Compiler emits vzeroupper when code has both SSE and AVX in spite of SSE and AVX codes are not be mixed together at the runtime by the code dispatcher -- which makes vzeroupper is completely unnecessary.
Checklists:
Does AVX codes run slower than SSE because of vzeroupper?
If it does: Since MSVC have no option to turn vzeroupper emitting off, Pure assembly code is necessary by using dedicated assemblers like NASM.
Only hot spots are rewritten in AVX. Rests are written in C.
All SSE codes are removed and only equivalent AVX parts are implemented to make the test reasonable.
YUY2->YUV422 Transform
Release build
Optimization on, flags: -O2 -mavx2
Scalar: 80.5fps
SSE: 197.2fps
AVX: 171.7fps
Debug build
Optimization off, flags: -O0 -mavx2
Scalar: 27.6fps
SSE: 32.2fps
AVX: 36.0fps
Problem analysis
First of all, vzeroupper does not hurt execution speeds.
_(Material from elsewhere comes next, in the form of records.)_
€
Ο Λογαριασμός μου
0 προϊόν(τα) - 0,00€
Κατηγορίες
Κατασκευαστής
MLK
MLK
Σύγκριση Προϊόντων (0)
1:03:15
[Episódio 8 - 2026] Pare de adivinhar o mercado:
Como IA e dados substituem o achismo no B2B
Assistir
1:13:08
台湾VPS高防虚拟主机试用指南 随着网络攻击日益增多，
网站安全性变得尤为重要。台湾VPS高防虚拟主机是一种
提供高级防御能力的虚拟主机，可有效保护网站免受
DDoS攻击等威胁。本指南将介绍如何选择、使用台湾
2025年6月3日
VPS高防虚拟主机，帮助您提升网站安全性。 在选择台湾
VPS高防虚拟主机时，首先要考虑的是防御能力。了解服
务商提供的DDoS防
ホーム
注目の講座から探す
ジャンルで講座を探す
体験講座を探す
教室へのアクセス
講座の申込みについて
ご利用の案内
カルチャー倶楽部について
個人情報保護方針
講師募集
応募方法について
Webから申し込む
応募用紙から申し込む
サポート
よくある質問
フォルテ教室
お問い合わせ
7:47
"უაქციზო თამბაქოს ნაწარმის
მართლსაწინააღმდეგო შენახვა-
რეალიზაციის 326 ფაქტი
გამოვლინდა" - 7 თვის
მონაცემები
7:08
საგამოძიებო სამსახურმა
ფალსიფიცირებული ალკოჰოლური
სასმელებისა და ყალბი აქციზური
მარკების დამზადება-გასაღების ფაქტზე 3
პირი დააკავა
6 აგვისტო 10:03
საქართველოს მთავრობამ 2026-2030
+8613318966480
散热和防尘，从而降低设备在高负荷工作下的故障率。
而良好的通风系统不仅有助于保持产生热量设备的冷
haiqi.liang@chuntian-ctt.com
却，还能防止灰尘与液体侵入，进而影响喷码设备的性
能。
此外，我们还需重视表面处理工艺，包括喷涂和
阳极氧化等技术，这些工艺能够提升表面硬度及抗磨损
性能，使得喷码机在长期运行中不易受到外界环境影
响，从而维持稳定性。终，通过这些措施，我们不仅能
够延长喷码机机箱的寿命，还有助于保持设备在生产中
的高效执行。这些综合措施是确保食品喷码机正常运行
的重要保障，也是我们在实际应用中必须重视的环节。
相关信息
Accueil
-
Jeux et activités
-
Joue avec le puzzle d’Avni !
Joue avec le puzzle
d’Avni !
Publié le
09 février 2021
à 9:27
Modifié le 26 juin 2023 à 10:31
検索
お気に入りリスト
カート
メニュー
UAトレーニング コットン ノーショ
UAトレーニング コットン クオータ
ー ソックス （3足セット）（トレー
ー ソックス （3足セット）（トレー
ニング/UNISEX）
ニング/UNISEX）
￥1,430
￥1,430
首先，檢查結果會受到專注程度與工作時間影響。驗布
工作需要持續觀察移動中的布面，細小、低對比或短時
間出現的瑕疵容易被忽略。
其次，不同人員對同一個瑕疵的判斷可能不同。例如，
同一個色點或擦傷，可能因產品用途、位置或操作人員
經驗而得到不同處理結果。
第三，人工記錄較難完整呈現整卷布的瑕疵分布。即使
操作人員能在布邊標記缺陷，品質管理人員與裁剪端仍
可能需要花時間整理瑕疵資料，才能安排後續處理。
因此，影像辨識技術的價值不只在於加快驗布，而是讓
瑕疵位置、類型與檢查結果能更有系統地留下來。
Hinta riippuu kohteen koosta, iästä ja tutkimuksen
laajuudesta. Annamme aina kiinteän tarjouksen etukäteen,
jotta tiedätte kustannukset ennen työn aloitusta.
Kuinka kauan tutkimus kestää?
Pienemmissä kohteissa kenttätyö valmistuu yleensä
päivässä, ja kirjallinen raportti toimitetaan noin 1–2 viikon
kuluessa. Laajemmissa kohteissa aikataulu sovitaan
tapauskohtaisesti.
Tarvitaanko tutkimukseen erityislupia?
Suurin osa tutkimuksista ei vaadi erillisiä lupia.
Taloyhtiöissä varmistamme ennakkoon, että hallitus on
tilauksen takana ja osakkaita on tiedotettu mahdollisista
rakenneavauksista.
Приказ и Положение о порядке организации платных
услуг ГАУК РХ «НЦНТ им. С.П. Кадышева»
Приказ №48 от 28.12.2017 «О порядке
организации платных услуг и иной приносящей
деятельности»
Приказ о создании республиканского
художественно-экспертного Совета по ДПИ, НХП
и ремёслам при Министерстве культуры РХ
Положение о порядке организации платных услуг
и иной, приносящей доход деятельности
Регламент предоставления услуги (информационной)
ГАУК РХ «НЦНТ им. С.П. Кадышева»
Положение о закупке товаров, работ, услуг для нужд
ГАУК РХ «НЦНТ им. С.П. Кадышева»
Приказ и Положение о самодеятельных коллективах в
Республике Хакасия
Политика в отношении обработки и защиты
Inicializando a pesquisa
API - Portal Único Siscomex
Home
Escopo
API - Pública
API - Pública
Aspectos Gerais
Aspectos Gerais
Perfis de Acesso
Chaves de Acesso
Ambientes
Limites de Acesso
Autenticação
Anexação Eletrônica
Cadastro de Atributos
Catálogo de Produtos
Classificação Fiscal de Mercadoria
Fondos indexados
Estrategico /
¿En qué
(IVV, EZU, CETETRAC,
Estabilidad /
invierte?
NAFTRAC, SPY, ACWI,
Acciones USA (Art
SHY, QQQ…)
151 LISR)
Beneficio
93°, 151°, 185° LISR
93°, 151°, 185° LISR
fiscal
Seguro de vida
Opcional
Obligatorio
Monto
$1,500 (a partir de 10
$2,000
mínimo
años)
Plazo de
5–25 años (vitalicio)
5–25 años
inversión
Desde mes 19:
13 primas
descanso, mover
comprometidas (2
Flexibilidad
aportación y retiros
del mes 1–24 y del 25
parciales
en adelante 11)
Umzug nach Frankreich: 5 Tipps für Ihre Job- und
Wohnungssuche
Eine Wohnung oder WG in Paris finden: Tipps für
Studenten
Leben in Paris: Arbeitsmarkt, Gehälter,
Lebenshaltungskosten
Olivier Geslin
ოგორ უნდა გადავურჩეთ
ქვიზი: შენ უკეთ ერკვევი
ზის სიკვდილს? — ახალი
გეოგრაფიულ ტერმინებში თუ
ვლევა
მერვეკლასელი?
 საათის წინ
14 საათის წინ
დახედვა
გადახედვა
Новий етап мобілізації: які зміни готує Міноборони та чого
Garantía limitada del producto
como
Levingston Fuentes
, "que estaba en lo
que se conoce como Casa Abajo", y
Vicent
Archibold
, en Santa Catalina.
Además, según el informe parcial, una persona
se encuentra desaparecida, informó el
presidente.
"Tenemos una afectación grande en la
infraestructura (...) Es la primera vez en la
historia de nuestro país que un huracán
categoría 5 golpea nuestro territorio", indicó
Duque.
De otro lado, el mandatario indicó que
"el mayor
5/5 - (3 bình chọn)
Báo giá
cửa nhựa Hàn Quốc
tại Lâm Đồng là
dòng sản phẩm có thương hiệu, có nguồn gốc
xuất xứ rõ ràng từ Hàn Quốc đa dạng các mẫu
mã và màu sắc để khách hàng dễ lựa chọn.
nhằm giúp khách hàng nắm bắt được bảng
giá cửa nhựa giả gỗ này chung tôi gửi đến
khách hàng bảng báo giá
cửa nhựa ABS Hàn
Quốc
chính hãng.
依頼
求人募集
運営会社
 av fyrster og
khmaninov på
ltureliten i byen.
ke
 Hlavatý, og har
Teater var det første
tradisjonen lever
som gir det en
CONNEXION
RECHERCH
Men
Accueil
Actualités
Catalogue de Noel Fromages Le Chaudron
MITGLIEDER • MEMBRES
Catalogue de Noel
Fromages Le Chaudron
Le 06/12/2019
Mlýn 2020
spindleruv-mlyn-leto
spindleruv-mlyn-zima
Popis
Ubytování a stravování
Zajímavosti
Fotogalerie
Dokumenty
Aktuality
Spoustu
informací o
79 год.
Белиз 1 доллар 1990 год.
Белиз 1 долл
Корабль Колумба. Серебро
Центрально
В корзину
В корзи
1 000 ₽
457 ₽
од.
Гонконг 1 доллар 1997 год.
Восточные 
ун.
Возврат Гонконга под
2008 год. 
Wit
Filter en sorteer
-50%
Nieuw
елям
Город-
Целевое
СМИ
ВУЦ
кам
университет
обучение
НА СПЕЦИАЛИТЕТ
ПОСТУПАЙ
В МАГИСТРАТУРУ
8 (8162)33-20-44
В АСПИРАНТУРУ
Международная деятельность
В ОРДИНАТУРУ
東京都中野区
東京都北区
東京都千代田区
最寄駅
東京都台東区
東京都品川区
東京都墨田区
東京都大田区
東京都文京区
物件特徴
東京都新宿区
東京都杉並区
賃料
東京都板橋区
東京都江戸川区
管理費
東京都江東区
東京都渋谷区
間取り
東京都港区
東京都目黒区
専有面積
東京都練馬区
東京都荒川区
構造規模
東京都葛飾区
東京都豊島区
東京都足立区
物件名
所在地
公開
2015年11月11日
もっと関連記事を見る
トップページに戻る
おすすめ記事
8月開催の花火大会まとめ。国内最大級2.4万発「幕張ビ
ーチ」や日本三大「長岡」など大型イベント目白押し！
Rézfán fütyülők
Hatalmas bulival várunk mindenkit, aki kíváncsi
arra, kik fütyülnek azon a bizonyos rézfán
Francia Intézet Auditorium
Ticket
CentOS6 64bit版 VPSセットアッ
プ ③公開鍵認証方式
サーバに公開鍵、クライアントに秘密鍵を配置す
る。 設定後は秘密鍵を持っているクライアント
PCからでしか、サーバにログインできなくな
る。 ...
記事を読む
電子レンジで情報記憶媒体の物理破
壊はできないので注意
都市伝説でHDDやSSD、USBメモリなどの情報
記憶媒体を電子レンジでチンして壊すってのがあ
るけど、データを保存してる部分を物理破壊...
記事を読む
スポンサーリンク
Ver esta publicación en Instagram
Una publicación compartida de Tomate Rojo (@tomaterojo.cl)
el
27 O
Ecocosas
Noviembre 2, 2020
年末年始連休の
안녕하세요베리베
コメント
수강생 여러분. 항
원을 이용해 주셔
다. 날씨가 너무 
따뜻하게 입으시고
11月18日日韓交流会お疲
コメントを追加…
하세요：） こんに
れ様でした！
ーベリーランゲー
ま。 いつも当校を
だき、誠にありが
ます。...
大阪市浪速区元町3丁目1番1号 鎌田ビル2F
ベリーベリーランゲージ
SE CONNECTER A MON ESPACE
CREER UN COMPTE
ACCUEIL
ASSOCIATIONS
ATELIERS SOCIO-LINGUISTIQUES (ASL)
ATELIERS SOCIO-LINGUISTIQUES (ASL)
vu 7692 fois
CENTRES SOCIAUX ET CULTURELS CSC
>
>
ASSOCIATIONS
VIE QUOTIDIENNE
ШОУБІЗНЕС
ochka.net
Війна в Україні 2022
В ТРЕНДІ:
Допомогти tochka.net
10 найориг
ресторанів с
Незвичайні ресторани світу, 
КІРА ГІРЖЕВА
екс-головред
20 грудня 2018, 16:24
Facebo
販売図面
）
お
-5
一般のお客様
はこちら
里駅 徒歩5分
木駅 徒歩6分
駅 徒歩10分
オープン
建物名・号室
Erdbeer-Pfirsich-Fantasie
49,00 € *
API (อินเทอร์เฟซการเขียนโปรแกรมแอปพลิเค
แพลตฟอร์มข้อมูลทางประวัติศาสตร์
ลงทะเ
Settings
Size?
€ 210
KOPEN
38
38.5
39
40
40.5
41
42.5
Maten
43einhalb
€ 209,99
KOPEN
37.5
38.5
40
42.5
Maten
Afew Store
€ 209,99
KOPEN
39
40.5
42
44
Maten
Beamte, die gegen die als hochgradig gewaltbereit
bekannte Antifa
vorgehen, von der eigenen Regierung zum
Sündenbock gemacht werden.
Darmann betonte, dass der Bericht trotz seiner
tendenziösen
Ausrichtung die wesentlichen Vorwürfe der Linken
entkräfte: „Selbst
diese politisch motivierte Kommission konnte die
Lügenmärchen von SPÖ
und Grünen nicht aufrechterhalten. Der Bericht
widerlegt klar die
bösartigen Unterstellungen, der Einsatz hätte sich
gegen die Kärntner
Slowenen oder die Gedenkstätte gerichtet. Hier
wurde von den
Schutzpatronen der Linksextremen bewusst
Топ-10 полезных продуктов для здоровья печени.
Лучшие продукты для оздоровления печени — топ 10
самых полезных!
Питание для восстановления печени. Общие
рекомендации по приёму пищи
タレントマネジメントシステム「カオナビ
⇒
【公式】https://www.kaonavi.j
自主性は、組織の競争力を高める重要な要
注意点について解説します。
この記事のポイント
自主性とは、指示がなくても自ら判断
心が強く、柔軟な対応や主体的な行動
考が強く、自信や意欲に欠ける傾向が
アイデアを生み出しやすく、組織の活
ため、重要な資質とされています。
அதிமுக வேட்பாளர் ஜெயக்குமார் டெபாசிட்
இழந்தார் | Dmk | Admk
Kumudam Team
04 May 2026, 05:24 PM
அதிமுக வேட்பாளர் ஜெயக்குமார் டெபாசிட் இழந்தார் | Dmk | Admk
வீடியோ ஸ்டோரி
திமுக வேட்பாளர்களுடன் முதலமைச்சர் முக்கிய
Only marginal. (<0.5fps)
Without any optimization, AVX codes run faster than SSE. However, it runs slower with optimizations (Release build).
Fast loop sections are not part of slowdowns; EncodeQuantLongruns() runs slower on AVX build.
SSE: SSE codes
AVX: AVX codes
AVX Stream: AVX but vmovntdqavmovntdq instead of vmovdqavmovdqa
Memory bandwidth
Some subroutines are quite simple and short hence there are no speed improvements due to load and store latency. Current development platforms (2990WX, 3700X, 2700X and i7-6820HQ) has only 128-bit of memory bandwidth and its memory bottleneck takes most of processing time than actual computing.
AMD Ryzen Threadripper 2990WX
Especially Ryzen TR 2990WX has 128-bit memory bandwidth. They are not 256-bit because of NUMA.